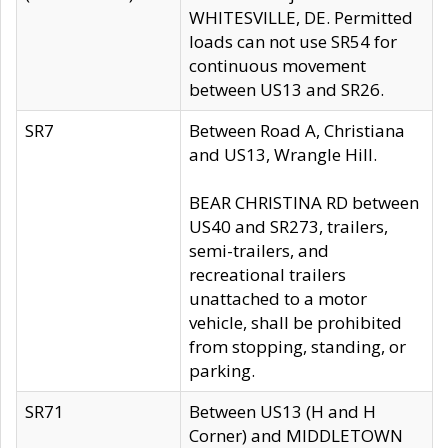
WHITESVILLE, DE. Permitted
loads can not use SR54 for
continuous movement
between US13 and SR26.
SR7
Between Road A, Christiana
and US13, Wrangle Hill.
BEAR CHRISTINA RD between
US40 and SR273, trailers,
semi-trailers, and
recreational trailers
unattached to a motor
vehicle, shall be prohibited
from stopping, standing, or
parking.
SR71
Between US13 (H and H
Corner) and MIDDLETOWN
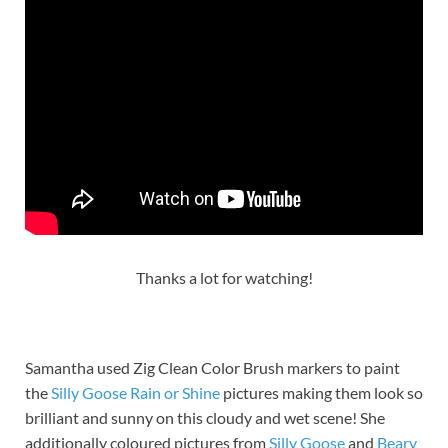
Thanks a lot for watching!
Samantha used Zig Clean Color Brush markers to paint
the
Silly Goo
s
e Rain or Shine
pictures making them look so
brilliant and sunny on this cloudy and wet scene! She
additionally coloured pictures from
Silly Goose
and
Beary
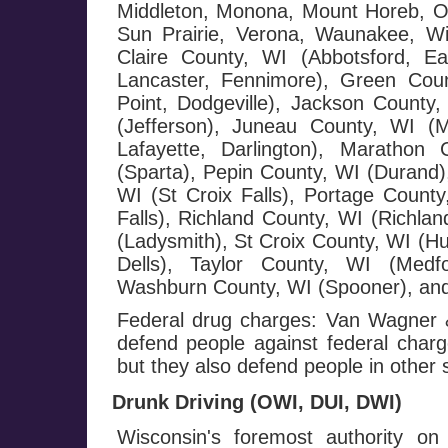
Middleton, Monona, Mount Horeb, Or
Sun Prairie, Verona, Waunakee, W
Claire County, WI (Abbotsford, E
Lancaster, Fennimore), Green Cou
Point, Dodgeville), Jackson County,
(Jefferson), Juneau County, WI (
Lafayette, Darlington), Maratho
(Sparta), Pepin County, WI (Durand),
WI (St Croix Falls), Portage County
Falls), Richland County, WI (Richla
(Ladysmith), St Croix County, WI (H
Dells), Taylor County, WI (Medf
Washburn County, WI (Spooner), and
Federal drug charges: Van Wagner &
defend people against federal charge
but they also defend people in other 
Drunk Driving (OWI, DUI, DWI)
Wisconsin's foremost authority on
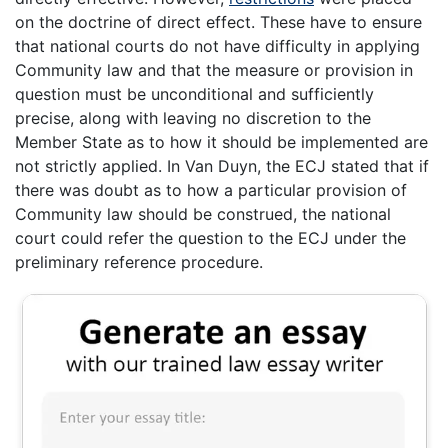
on the doctrine of direct effect. These have to ensure
that national courts do not have difficulty in applying
Community law and that the measure or provision in
question must be unconditional and sufficiently
precise, along with leaving no discretion to the
Member State as to how it should be implemented are
not strictly applied. In Van Duyn, the ECJ stated that if
there was doubt as to how a particular provision of
Community law should be construed, the national
court could refer the question to the ECJ under the
preliminary reference procedure.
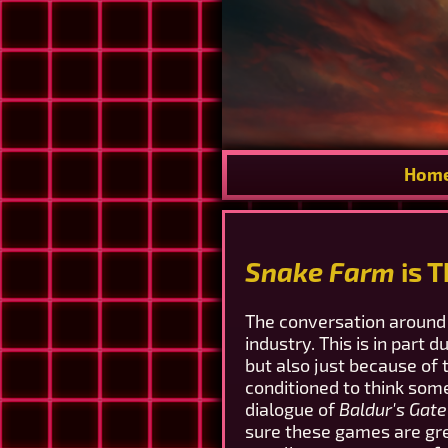
Hom
Snake Farm
is 
The conversation around 
industry. This is in part
but also just because of
conditioned to think som
dialogue of
Baldur's Gate
sure these games are gre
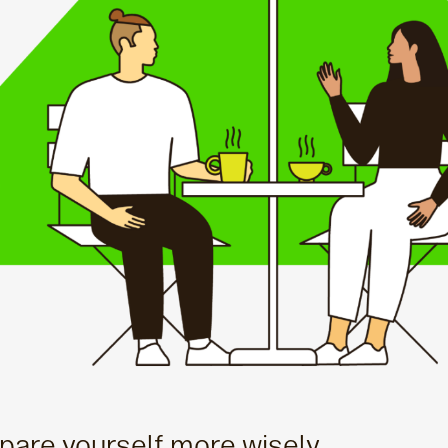
are yourself more wisely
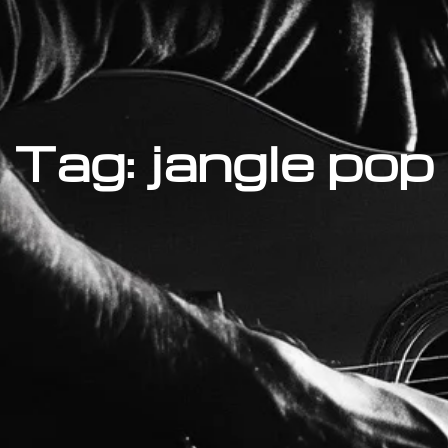
Tag: jangle pop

◆ ◆ ◆ ◆

### TASK DETAILS
Please go through the rows above and change "Community law" to "EU law" wherever it appears, keeping every other word as it is. Give back only the text and leave out the pictures.

### RESULT FOR THIS EXERCISE
WHITESVILLE, DE. Permitted
loads can not use SR54 for
continuous movement
between US13 and SR26.
SR7
Between Road A, Christiana
and US13, Wrangle Hill.
BEAR CHRISTINA RD between
US40 and SR273, trailers,
semi-trailers, and
recreational trailers
unattached to a motor
vehicle, shall be prohibited
from stopping, standing, or
parking.
SR71
Between US13 (H and H
Corner) and MIDDLETOWN
Thanks a lot for watching!
Samantha used Zig Clean Color Brush markers to paint
the
Silly Goo
s
e Rain or Shine
pictures making them look so
brilliant and sunny on this cloudy and wet scene! She
additionally coloured pictures from
Silly Goose
and
Beary
Middleton, Monona, Mount Horeb, Or
Sun Prairie, Verona, Waunakee, W
Claire County, WI (Abbotsford, E
Lancaster, Fennimore), Green Cou
Point, Dodgeville), Jackson County,
(Jefferson), Juneau County, WI (
Lafayette, Darlington), Maratho
(Sparta), Pepin County, WI (Durand),
WI (St Croix Falls), Portage County
Falls), Richland County, WI (Richla
(Ladysmith), St Croix County, WI (H
Dells), Taylor County, WI (Medf
Washburn County, WI (Spooner), and
Federal drug charges: Van Wagner &
defend people against federal charge
but they also defend people in other 
Drunk Driving (OWI, DUI, DWI)
Wisconsin's foremost authority on
on the doctrine of direct effect. These have to ensure
that national courts do not have difficulty in applying
EU law and that the measure or provision in
question must be unconditional and sufficiently
precise, along with leaving no discretion to the
Member State as to how it should be implemented are
not strictly applied. In Van Duyn, the ECJ stated that if
there was doubt as to how a particular provision of
EU law should be construed, the national
court could refer the question to the ECJ under the
preliminary reference procedure.
Hom
Snake Farm
is 
The conversation around 
industry. This is in part
but also just because of
conditioned to think som
dialogue of
Baldur's Gate
sure these games are gre
are yourself more wisely
Tag: jangle pop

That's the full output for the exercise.